El poder y su espejismo: Celestino Cesáreo Guzmán
Hay quienes llegan al poder y creen que este es y será eterno: una lámpara que, mientras uno la sostenga, ilumina para siempre. Pero no hay nada más fugaz. Ejemplos hay muchos, pero quizá el más sonado en los últimos días es el caso de Nicolas Sarkozy, el hombre que un día caminó entre los candelabros del Palacio del Elíseo y hoy lo hace entre los pasillos húmedos de la prisión La Santé.
El expresidente francés, símbolo del orden, de la moral y de la “mano firme”, cumple una condena de cinco años por asociación ilícita, tras un financiamiento electoral ligado al mismísimo Muammar Gaddafi. La ironía es tan perfecta que casi podría ser francesa.
Sarkozy llegó al poder prometiendo limpiar la política, erradicar la corrupción y devolverle dignidad a la República. Fue el candidato del mérito, del esfuerzo, del “trabajo primero”. Y, sin embargo, mientras el ciudadano común pagaba impuestos, su entorno supuestamente llenaba maletas con millones libios para financiar su campaña. El guardián del orden terminó convertido en contrabandista de favores. No hay peor traición que la que se comete en nombre de la virtud.

Material de estudio:
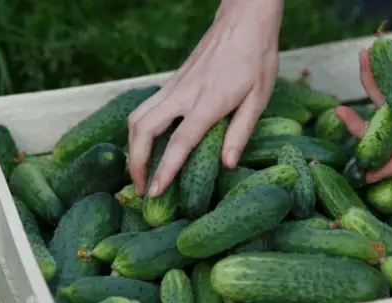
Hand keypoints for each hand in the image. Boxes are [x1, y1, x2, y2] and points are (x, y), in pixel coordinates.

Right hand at [127, 0, 283, 196]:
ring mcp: (173, 86)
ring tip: (140, 171)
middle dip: (136, 162)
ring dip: (132, 147)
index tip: (154, 192)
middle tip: (142, 189)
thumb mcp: (259, 98)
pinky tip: (147, 146)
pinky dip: (139, 131)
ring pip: (137, 117)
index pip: (179, 142)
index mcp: (209, 101)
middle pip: (143, 130)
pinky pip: (145, 109)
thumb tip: (227, 164)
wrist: (243, 21)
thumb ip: (241, 132)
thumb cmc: (256, 59)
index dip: (164, 170)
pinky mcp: (171, 83)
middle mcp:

Orden de trabajo 1:
Transcribe textualmente el fragmento del texto sobre Sarkozy que comienza en las palabras "Sarkozy llegó al" y termina tras "de la virtud.".
Orden de trabajo 2:
Según el texto sobre Sarkozy, ¿en qué prisión se encuentra el expresidente francés?
Los datos no son necesarios para resolver el ejercicio.

Espacio de respuesta 1:
Sarkozy llegó al poder prometiendo limpiar la política, erradicar la corrupción y devolverle dignidad a la República. Fue el candidato del mérito, del esfuerzo, del “trabajo primero”. Y, sin embargo, mientras el ciudadano común pagaba impuestos, su entorno supuestamente llenaba maletas con millones libios para financiar su campaña. El guardián del orden terminó convertido en contrabandista de favores. No hay peor traición que la que se comete en nombre de la virtud.

Espacio de respuesta 2:
En la prisión La Santé.